Sir Roger’s book is timely. Freedom is fragile and must be constantly tracked. The risk to our democracy is less the threat of terrorism, global warming or an attack by Iran or China, and more dissolution from within. When the central government assumes too much power, over-regulates and/or puts in place laws that constantly monitor and govern people’s behavior, freedom is the loser. To ward against that threat, Secretary of State Michael Pompeo established a Commission on Unalienable Rights at the State Department to be chaired by Harvard Law School professor Mary Ann Glendon. The purpose: to ensure that our human rights – those granted by government – are grounded in America’s founding principle of unalienable rights, which are universal and not granted by government. They include life, liberty and the pursuit of happiness.
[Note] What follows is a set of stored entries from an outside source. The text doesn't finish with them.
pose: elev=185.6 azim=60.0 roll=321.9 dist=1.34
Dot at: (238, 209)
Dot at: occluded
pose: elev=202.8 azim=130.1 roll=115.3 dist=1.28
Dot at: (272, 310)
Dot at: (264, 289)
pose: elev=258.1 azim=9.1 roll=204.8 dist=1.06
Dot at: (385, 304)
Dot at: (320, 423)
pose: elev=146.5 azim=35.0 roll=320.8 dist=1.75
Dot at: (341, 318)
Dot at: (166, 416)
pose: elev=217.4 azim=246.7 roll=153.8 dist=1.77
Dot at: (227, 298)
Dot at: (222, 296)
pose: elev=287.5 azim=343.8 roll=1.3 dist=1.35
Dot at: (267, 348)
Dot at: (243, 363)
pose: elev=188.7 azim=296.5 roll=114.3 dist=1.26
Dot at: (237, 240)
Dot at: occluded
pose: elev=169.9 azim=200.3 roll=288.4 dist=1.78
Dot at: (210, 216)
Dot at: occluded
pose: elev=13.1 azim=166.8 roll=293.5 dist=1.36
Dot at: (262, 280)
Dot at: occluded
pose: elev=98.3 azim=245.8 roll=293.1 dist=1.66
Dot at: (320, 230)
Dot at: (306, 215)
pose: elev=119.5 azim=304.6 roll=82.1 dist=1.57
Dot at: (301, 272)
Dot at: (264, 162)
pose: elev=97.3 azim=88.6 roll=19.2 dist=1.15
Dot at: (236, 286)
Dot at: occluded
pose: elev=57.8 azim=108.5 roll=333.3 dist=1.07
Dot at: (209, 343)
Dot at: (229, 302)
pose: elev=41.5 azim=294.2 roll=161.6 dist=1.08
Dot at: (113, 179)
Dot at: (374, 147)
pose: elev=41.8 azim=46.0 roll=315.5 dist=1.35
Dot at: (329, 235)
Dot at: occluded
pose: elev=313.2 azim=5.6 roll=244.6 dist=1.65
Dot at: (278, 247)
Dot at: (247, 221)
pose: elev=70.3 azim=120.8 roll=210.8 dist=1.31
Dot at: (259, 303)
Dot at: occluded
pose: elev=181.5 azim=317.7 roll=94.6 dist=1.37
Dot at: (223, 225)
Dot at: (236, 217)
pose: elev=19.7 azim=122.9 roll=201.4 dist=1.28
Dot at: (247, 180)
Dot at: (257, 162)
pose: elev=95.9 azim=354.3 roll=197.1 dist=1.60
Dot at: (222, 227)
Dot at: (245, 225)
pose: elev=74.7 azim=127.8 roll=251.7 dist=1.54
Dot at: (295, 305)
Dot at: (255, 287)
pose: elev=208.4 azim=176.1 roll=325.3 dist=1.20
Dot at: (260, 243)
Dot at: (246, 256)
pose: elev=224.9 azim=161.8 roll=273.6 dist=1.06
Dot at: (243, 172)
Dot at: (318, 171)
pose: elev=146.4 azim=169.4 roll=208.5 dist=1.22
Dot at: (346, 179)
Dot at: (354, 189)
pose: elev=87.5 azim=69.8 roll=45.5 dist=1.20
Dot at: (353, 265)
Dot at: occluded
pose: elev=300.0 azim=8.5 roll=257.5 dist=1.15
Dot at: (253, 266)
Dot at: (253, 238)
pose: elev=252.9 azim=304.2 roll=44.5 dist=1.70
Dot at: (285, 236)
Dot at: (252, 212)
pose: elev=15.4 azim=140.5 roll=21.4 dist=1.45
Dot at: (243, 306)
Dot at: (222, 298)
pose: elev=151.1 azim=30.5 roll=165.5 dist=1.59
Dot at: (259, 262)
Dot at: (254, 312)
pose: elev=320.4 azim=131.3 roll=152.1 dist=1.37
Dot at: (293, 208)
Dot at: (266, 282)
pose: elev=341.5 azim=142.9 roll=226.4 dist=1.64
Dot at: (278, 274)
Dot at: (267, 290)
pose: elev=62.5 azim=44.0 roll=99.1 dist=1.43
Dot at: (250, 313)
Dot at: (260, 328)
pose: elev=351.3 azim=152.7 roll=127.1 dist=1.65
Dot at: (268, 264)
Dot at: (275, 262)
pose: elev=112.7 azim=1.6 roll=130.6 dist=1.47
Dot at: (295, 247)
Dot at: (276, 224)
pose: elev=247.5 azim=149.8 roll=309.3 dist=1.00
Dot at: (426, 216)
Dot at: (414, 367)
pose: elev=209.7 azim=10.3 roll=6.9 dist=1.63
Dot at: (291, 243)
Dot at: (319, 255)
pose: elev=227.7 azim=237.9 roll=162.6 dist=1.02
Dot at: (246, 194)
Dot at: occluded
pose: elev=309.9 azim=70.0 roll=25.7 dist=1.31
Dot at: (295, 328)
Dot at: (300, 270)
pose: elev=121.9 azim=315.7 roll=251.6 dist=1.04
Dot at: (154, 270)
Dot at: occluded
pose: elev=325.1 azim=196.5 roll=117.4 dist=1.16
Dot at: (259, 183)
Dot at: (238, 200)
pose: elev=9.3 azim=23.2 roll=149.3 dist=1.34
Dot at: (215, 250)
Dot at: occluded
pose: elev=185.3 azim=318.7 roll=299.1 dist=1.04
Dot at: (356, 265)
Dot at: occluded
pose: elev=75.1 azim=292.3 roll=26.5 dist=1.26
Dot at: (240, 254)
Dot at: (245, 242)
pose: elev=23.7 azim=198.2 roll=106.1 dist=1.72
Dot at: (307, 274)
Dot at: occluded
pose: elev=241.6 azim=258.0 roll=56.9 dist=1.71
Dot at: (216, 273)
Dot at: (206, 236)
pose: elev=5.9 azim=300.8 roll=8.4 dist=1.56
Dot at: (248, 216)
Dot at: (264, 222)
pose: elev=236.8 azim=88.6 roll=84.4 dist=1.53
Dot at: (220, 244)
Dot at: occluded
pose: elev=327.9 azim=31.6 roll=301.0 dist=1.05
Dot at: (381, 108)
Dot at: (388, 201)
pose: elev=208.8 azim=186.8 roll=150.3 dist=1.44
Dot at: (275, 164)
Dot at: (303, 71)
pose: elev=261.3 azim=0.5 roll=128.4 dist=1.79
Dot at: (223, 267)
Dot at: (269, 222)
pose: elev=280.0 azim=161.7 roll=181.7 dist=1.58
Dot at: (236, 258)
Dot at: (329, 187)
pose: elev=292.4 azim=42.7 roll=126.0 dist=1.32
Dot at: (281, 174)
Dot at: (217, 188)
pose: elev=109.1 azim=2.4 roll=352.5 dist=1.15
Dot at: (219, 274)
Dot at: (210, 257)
In this post-Soviet Union period, those rights have been challenged by ad hoc (or human) rights, which include healthcare, old age pensions, education and basic income. Real freedom depends on the pursuit of unalienable rights. A focus on human rights, while desirable in a compassionate community, can detract from those that make us a free and independent people.  It is not that human rights should be abolished; though we must be wary of suffocation by kindness. It is that we cannot lose sight of those rights that are unalienable. Keep in mind, anything that government grants, they can take away, and that as dependency waxes independence wanes. 

In the 2006 revised edition of The Conservative Intellectual Movement in America, George H. Nash asked: “Whether conservatives could thrive indefinitely without victory in the context for our culture wars was, perhaps, the great unanswered question about American politics.” The question, in my opinion, remains unanswered, as intolerant professors and skittish administrators dominate our universities and colleges, as the incident regarding Oberlin College and the Gibson Bakery so vividly demonstrated, and as mainstream media serves as advocates for progressive causes, rather than as skeptical reporters indifferent to political philosophies. Scruton writes of the need to adapt – to change in the name of continuity, “in order to conserve what we are and what we have.” He emphasizes the importance of the first-person plural “we,” as it binds us together. Our identity is not one of gender, race, sexual preference or religion; it is one of being American – citizens of a sovereign state, governed by laws not men, where we are free to write, speak or act, subject only to rules of civility – that what we write, say or do does not infringe on the same rights of our neighbors. 

Roger Scruton has done a public service in producing this small book (155 pages). Not all will agree with his conclusions. He is controversial, scorned by the left and too often undefended by the right. But a reading should cause thinking people to question their assumptions and to decry the use of labels that do more to confuse than clarify.